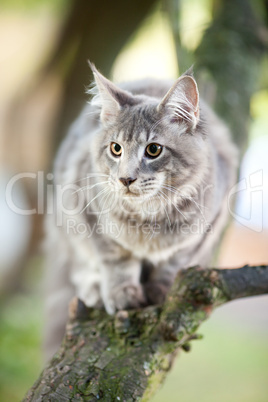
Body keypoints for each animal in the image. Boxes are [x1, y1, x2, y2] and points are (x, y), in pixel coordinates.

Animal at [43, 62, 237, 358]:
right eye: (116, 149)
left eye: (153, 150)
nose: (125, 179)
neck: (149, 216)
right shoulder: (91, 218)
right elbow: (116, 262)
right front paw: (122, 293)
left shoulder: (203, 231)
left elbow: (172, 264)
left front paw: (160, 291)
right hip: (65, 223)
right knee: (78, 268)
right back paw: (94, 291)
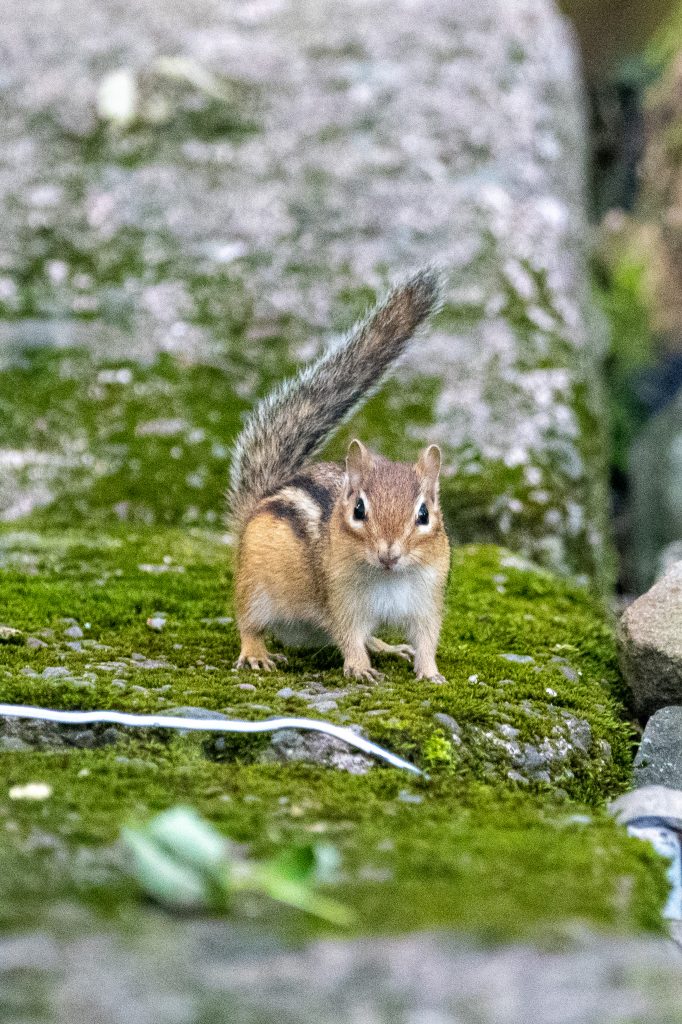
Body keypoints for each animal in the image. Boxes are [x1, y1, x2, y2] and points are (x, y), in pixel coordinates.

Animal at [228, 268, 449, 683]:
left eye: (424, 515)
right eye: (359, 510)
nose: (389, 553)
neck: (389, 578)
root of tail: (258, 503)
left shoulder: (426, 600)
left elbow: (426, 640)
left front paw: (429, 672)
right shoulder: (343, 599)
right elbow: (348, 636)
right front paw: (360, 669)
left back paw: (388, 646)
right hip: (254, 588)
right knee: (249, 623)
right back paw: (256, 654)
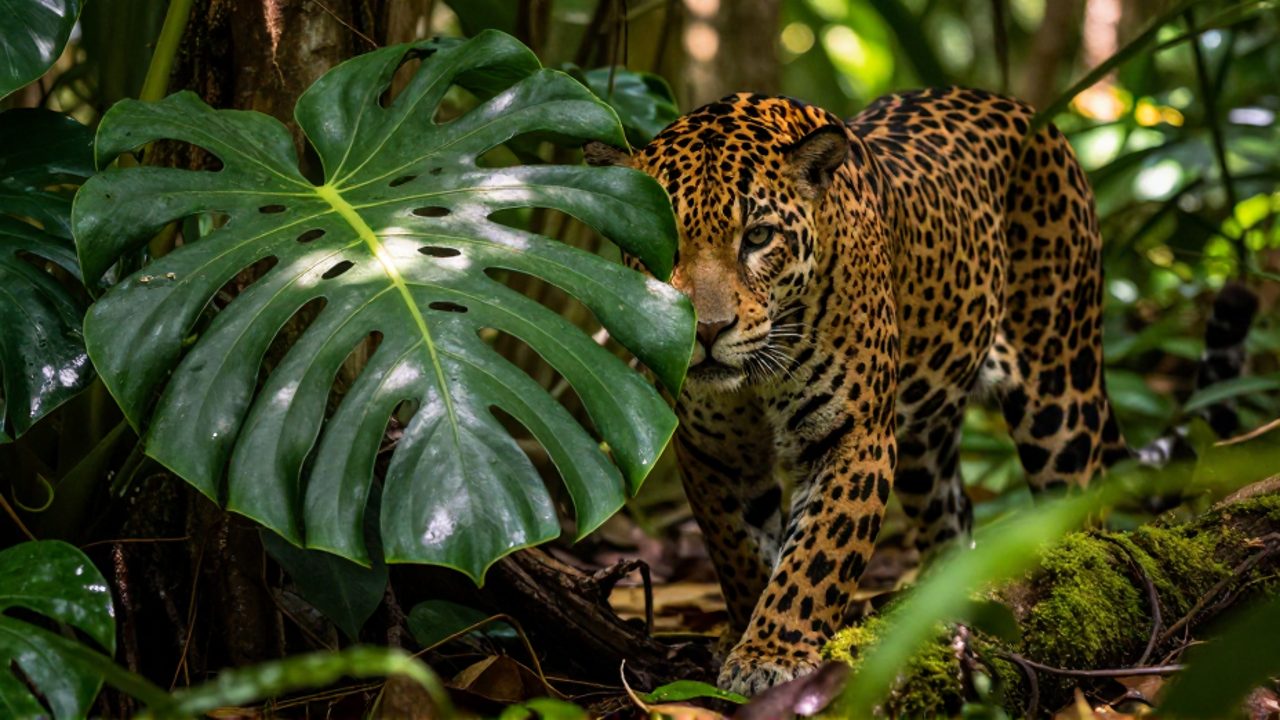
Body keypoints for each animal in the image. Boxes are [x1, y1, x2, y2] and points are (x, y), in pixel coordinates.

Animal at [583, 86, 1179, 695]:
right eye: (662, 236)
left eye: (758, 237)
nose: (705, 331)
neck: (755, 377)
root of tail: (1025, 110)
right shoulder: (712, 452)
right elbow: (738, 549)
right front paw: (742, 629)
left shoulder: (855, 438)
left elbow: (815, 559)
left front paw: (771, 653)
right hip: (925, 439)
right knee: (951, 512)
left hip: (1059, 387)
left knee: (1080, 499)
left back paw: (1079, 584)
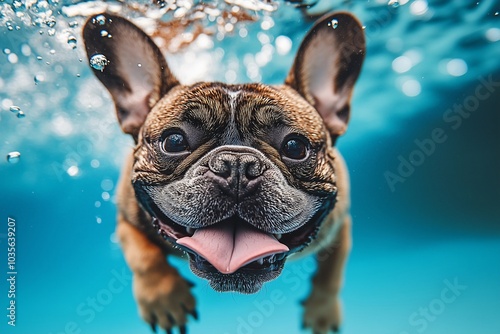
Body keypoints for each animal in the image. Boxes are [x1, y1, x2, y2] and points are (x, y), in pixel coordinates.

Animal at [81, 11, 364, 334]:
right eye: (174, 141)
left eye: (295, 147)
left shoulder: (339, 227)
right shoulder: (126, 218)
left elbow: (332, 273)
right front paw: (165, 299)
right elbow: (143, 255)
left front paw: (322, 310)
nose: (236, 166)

------------------------------------------------

Exercise »
All of the material above must be retyped exactly, line for line, with the images dropped.

Response »
Body keypoints for each animal in the image. Boxes are [x1, y1, x2, y2] and points are (x, y), in pixel coordinates.

Animal at [43, 62, 237, 358]:
right eye: (116, 149)
left eye: (153, 150)
nose: (125, 179)
neck: (149, 216)
right shoulder: (91, 218)
right elbow: (116, 262)
right front paw: (122, 293)
left shoulder: (203, 231)
left elbow: (172, 264)
left front paw: (160, 291)
right hip: (65, 223)
right knee: (78, 268)
right back paw: (94, 291)
Body keypoints for each animal in the image. Boxes are [x1, y1, x2, y2] and points are (x, y), in pixel coordinates.

Animal at [228, 268, 449, 683]:
left eye: (424, 515)
right eye: (359, 510)
nose: (389, 553)
neck: (389, 578)
root of tail: (258, 503)
left shoulder: (426, 600)
left elbow: (426, 640)
left front paw: (429, 672)
right shoulder: (343, 599)
right elbow: (348, 636)
right front paw: (360, 669)
left back paw: (388, 646)
right hip: (254, 588)
right knee: (249, 623)
right back paw: (256, 654)
Body keypoints for each animal in the image. Boxes are [x1, y1, x2, y2] and points are (x, y), in pixel coordinates.

Animal at [583, 86, 1179, 695]:
right eye: (662, 236)
left eye: (758, 237)
nose: (705, 331)
neck: (755, 377)
root of tail: (1025, 110)
right shoulder: (712, 452)
right elbow: (738, 549)
right front paw: (742, 629)
left shoulder: (855, 438)
left elbow: (815, 559)
left front paw: (771, 653)
right hip: (925, 439)
right knee: (951, 512)
left hip: (1059, 387)
left knee: (1080, 499)
left back paw: (1079, 584)
Body keypoints for each animal in the image. Boxes are [x1, y1, x2, y2] and points are (x, y), in pixel coordinates.

Animal at [81, 11, 364, 334]:
right eye: (174, 141)
left eye: (295, 147)
left shoulder: (339, 227)
right shoulder: (126, 218)
left elbow: (332, 273)
right front paw: (165, 299)
right elbow: (143, 255)
left front paw: (322, 310)
nose: (236, 166)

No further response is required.